Xu Yuchun, Cai Qindong, Li Jing, Guo Wenhui, Chen Lili, Chen Minyan, Lin Yuxiang, Wang Yali, Cai Weifeng, Qiu Yibin, He Peng, Liu Shunyi, Wang Chuan, Fu Fangmeng
Department of Thyroid and Breast Surgery, Affiliated Nanping First Hospital of Fujian Medical University, Nanping, 353000, Fujian, China.
Department of Breast Surgery, Fujian Medical University Union Hospital, Fuzhou, 350001, Fujian , China.
Breast Cancer Res Treat. 2025 Apr;210(3):635-644. doi: 10.1007/s10549-024-07602-5. Epub 2025 Jan 5.
Age stratification influences the clinicopathological features and survival outcomes of breast cancer. We aimed to understand the effect of age on gene variants in young Chinese women with breast cancer compared with those from The Cancer Genome Atlas (TCGA).
Enrolled patients ≤ 40 years old (N = 370) underwent germline or somatic genetic testing using a 32-gene hereditary cancer panel at Fujian Union Hospital. Significant alterations of germline and somatic genes were analyzed. The frequency of somatic variants was compared between enrolled patients and patients from TCGA who were divided into two groups (≤ 40 years and > 40 years).

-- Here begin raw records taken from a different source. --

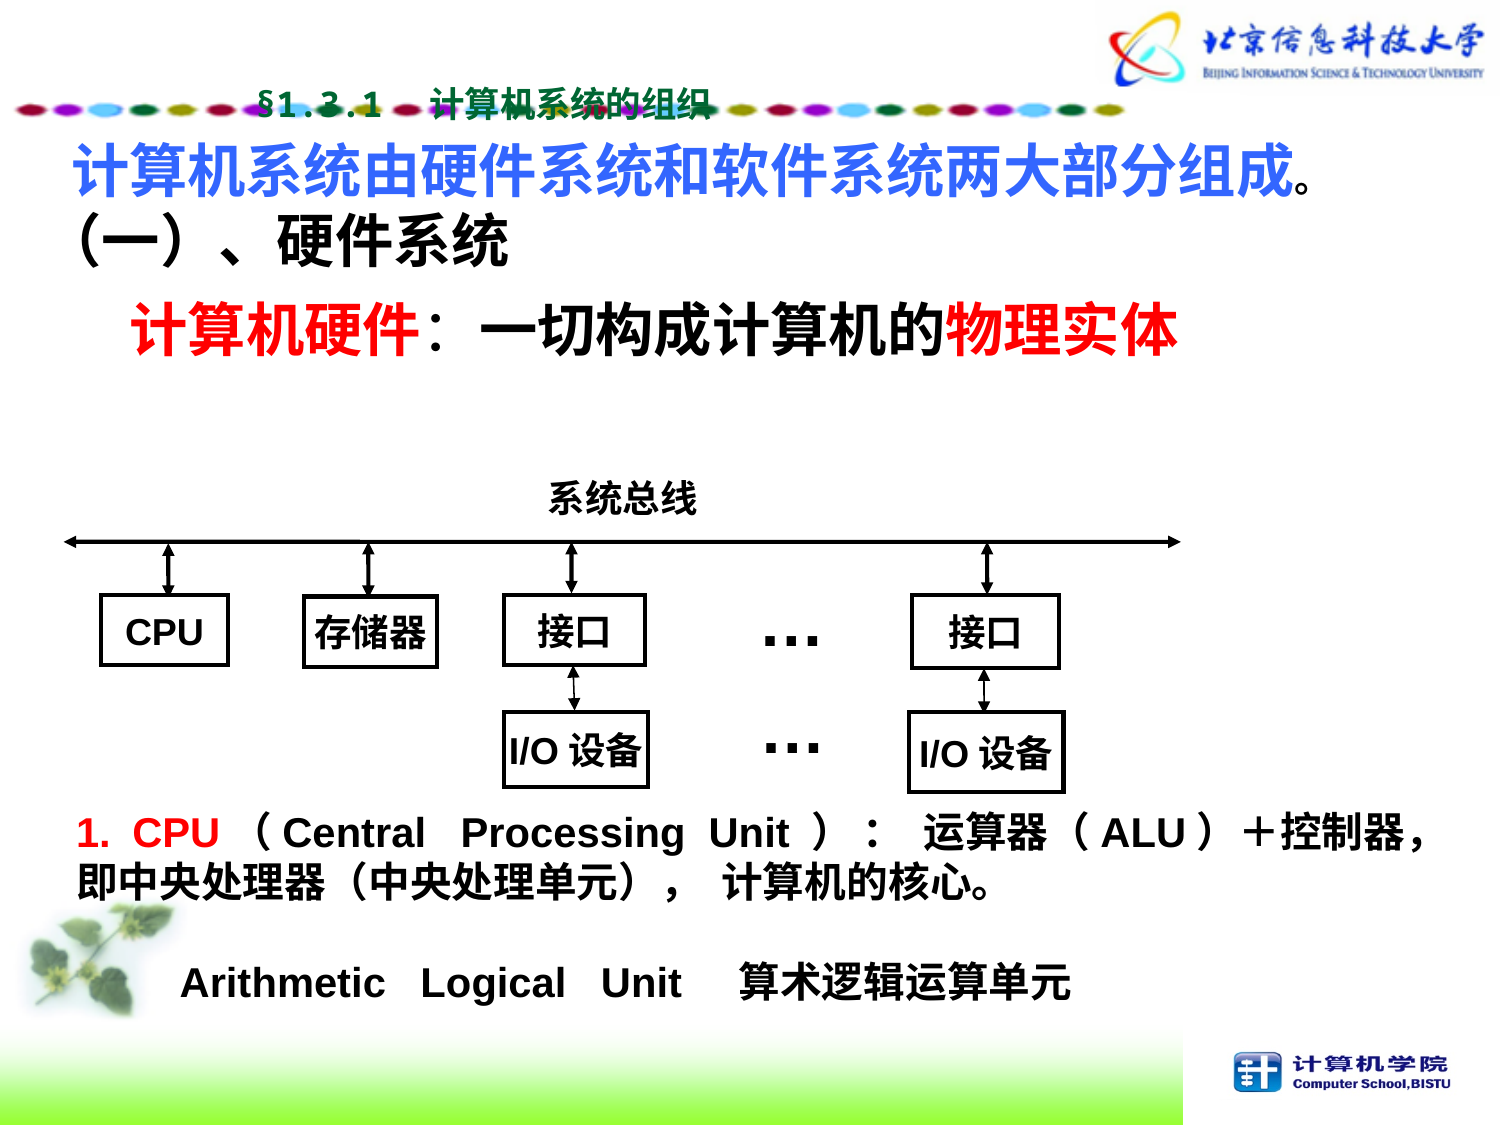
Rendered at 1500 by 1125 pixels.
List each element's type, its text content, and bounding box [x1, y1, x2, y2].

picture [0, 0, 1500, 1125]
text_box 计算机系统由硬件系统和软件系统两大部分组成。 （一）、硬件系统 [28, 126, 1347, 282]
text_box CPU（Central Processing Unit ） ： 运算器（ALU）＋控制器， 即中央处理器（中央处理单元）， 计算机的核心。 Arithmetic Logical Unit 算术逻辑运算单元 [61, 798, 1442, 1059]
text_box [63, 541, 1182, 793]
title §1.3.1 计算机系统的组织 [129, 73, 1500, 180]
list 系统总线 [532, 476, 722, 536]
text_box 计算机硬件：一切构成计算机的物理实体 [115, 285, 1194, 371]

Among the enrolled patients (median age 36; range 25-40), 335 underwent germline genetic testing and 174 underwent simultaneous somatic genetic testing. We detected 44 germline pathogenic/likely pathogenic variants in 42 (12.5%) patients, where BRCA1/2 was the most common gene (29.8.5%). Family history of first-degree relatives was significantly associated with pathogenic variants (p < 0.001). Somatic Tier I/II mutation frequency was like that of patients ≤ 40 from TCGA (N = 97). More PIK3CA and TP53 mutations in luminal A and basal-like tumors, respectively, were detected in young patients than in patients > 40 from TCGA (N = 975). No significant differences were observed in other breast cancer subtypes.
These results provide a spectrum of genomic alterations in young Chinese women and highlight different frequencies of gene variants in young Asian patients versus Western patients with breast cancer. Further research should explore the biological mechanism to provide more treatment strategies for young Asian women.
年龄分层会影响乳腺癌的临床病理特征和生存结果。我们旨在了解与来自癌症基因组图谱(TCGA)的患者相比,年龄对中国年轻乳腺癌女性基因变异的影响。
福建协和医院对年龄≤40岁(N = 370)的入组患者使用32基因遗传性癌症检测板进行种系或体细胞基因检测。分析种系和体细胞基因的显著改变。比较入组患者与TCGA中分为两组(≤40岁和>40岁)的患者的体细胞变异频率。
在入组患者中(中位年龄36岁;范围25 - 40岁),335例进行了种系基因检测,174例同时进行了体细胞基因检测。我们在42例(12.5%)患者中检测到44种种系致病性/可能致病性变异,其中BRCA1/2是最常见的基因(29.8%)。一级亲属家族史与致病性变异显著相关(p < 0.001)。体细胞I/II级突变频率与TCGA中≤40岁的患者(N = 97)相似。与TCGA中>40岁的患者(N = 975)相比,年轻患者的管腔A型和基底样肿瘤中分别检测到更多的PIK3CA和TP53突变。在其他乳腺癌亚型中未观察到显著差异。
这些结果提供了中国年轻女性基因组改变的情况,并突出了年轻亚洲乳腺癌患者与西方患者基因变异频率的差异。进一步的研究应探索其生物学机制,为年轻亚洲女性提供更多的治疗策略。